(Les consignes)
1. Répondez à ces questions sur le texte consacré au Zorro d'Isabel Allende :
(a) En quelle année, d'après le texte, la plume d'Isabel Allende a-t-elle déjà beaucoup d'expérience ?
(b) Dans ce Zorro-là, quelle est l'origine de Bernardo ?
(c) En lisant, sous les traits de qui est-il difficile de ne pas imaginer Zorro ?
2. Recopiez le passage du texte sur le Zorro d'Isabel Allende qui commence par « La dualité entre » et va jusqu'à « de ma part. » inclus.
3. Poursuivez le texte sur le Zorro d'Isabel Allende à partir de l'endroit où il s'arrête.

(Le texte)

Mme Allende s'en sort fort bien, portée par une documentation qu'on pressent solide (sur Barcelone aux temps de l'occupation française -napoléonienne-, les amérindiens, la Californie colonie de la couronne espagnole au XIXème naissant, les mœurs des gitans en Espagne, ceux des Gentilshommes de fortune du démocratique "royaume de Barataria" de Jean Lafitte, le vaudou à cette époque, l'administration royale et coloniale, etc, etc.).

Portée aussi par un sens narratif, ou peut-être un talent éprouvé de conteuse (?) ainsi que sa biblio incite à le supposer.

Peut-être une plume qui possède déjà, en 2005, beaucoup d'expérience, est-ce de l'ordre du flair, je ne sais pas, je découvre l'écriture d'Isabel Allende (mon impression est que l'excellence dans le domaine du sens narratif, il arrive qu'elle procède d'une articulation constructive sans faille - style Flaubert dans Salammbô si vous voulez - ou bien d'un flair, d'une intuition -à la Stevenson, même s'il y a sûrement beaucoup de boulot derrière l'apparente facilité, et sans doute le plus souvent d'un alliage intuition/colossale charge de travail).

Je lui sais gré que son Zorro soit un héros et non un super-héros, avec ses vulnérabilités, son romantisme, ses à-côtés, la sympathie qui va avec le personnage, antithétique du justicier froid.
Toisième Partie, Barcelone 1812-1814 a écrit:Il n'avait pas eu clairement conscience jusqu'à cet instant de sa double personnalité: d'un côté Diego de La Vega, élégant, minaudier, hypocondriaque, de l'autre Zorro, audacieux, insolent, joueur. Il supposait que son véritable caractère se situait quelque part entre ces deux extrêmes [...].

La dualité entre le personnage un peu gandin, frivole et peu signifiant de Diego et le héros Zorro est d'autant mieux exploitée qu'elle se double d'une dualité quasi gémellaire entre Bernardo et Diego, frères de lait, communiquant par gestes et télépathie, avec la part indienne de Zorro révélée (Bernardo est indien, dans ce Zorro-là).

Il m'est difficile pourtant, en lisant, de ne pas imaginer Zorro Le Renard sous les traits de Guy Williams, or j'ai toujours détesté cette intrusion dans mon imaginaire des aspects physiques de personnages que le cinéma ou les séries parviennent à imposer: je le prends toujours pour faiblesse, ou méforme, de ma part.

(Données affichées)

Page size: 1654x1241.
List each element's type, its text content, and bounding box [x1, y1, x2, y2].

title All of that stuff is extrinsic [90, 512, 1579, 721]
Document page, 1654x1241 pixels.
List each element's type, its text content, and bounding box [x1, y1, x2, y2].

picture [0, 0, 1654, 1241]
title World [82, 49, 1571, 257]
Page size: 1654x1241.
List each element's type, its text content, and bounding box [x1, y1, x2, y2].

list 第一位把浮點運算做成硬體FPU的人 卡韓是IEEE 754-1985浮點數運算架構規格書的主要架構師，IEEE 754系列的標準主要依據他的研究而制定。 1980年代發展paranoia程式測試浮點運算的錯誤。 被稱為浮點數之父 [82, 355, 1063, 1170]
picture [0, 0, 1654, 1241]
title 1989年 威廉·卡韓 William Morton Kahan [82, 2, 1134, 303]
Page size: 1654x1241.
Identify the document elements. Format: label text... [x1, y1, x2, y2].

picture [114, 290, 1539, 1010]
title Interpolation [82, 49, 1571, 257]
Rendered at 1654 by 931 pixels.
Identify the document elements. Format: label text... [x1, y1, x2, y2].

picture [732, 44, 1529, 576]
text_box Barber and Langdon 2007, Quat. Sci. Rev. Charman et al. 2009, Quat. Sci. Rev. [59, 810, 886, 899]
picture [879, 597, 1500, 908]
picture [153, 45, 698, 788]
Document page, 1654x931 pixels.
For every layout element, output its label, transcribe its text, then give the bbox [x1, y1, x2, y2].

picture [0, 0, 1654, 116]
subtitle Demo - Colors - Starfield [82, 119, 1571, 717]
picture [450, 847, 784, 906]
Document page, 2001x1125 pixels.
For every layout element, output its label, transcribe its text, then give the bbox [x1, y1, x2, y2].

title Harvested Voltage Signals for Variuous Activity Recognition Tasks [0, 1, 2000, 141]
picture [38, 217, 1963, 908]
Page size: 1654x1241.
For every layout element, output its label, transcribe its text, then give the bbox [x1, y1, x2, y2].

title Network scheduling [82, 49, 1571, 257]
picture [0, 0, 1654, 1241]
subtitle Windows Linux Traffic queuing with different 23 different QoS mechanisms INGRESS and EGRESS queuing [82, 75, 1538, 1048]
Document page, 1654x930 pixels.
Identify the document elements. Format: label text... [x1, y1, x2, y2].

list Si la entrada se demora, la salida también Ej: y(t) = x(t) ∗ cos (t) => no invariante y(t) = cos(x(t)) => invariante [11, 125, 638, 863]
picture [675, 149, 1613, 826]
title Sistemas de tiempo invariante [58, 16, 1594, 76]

(Les réponses)
1.
(a) En 2005.
(b) Bernardo est indien.
(c) Sous les traits de Guy Williams.

2.
La dualité entre le personnage un peu gandin, frivole et peu signifiant de Diego et le héros Zorro est d'autant mieux exploitée qu'elle se double d'une dualité quasi gémellaire entre Bernardo et Diego, frères de lait, communiquant par gestes et télépathie, avec la part indienne de Zorro révélée (Bernardo est indien, dans ce Zorro-là).

Il m'est difficile pourtant, en lisant, de ne pas imaginer Zorro Le Renard sous les traits de Guy Williams, or j'ai toujours détesté cette intrusion dans mon imaginaire des aspects physiques de personnages que le cinéma ou les séries parviennent à imposer: je le prends toujours pour faiblesse, ou méforme, de ma part.

3.
Il y a du burlesque, du gymnique, du fer croisé, des méchants, des veules, des passages secrets, des exploits et toutes sortes de prouesses, des coups du sort, des traîtrises, des torts à redresser, de l'imprévu, le camp du bien, celui du mal, etc...(vous n'en doutez évidemment pas !).

Un tout léger petit regret ?  
Dommage toutefois que Mme Allende ait escamoté toutes les possibilités de littérature équestre qu'offre un sujet aussi en or que Zorro: mais enfin l'opus pèse son pavé, on peut lui fournir une excuse...

Extrait:
Première Partie, Californie 1790-1810 a écrit:Bientôt il se trouva perdu dans l'immensité des montagnes. Il tomba sur une source et en profita pour boire et se laver, puis il s'alimenta de fruits inconnus cueillis aux arbres.
Trois corbeaux, oiseaux vénérés par la tribu de sa mère, passèrent en volant plusieurs fois au-dessus de sa tête; il y vit un signe de bon augure et cela lui donna le courage de continuer.  
À la tombée de la nuit, il découvrit un trou protégé par deux rochers, alluma un feu, s'enveloppa dans sa couverture et s'endormit à l'instant, priant sa bonne étoile de ne pas l'abandonner - cette étoile qui, d'après Bernardo, l'éclairait toujours -, car ce ne serait vraiment pas drôle d'être arrivé si loin pour mourir entre les griffes d'un puma.
Il se réveilla en pleine nuit avec le reflux acide des fruits qu'il avait mangés et le hurlement des coyotes tout proches. Du feu il ne restait que de timides braises, qu'il alimenta avec quelques branches, songeant que cette ridicule flambée ne suffirait pas à tenir les fauves à distance.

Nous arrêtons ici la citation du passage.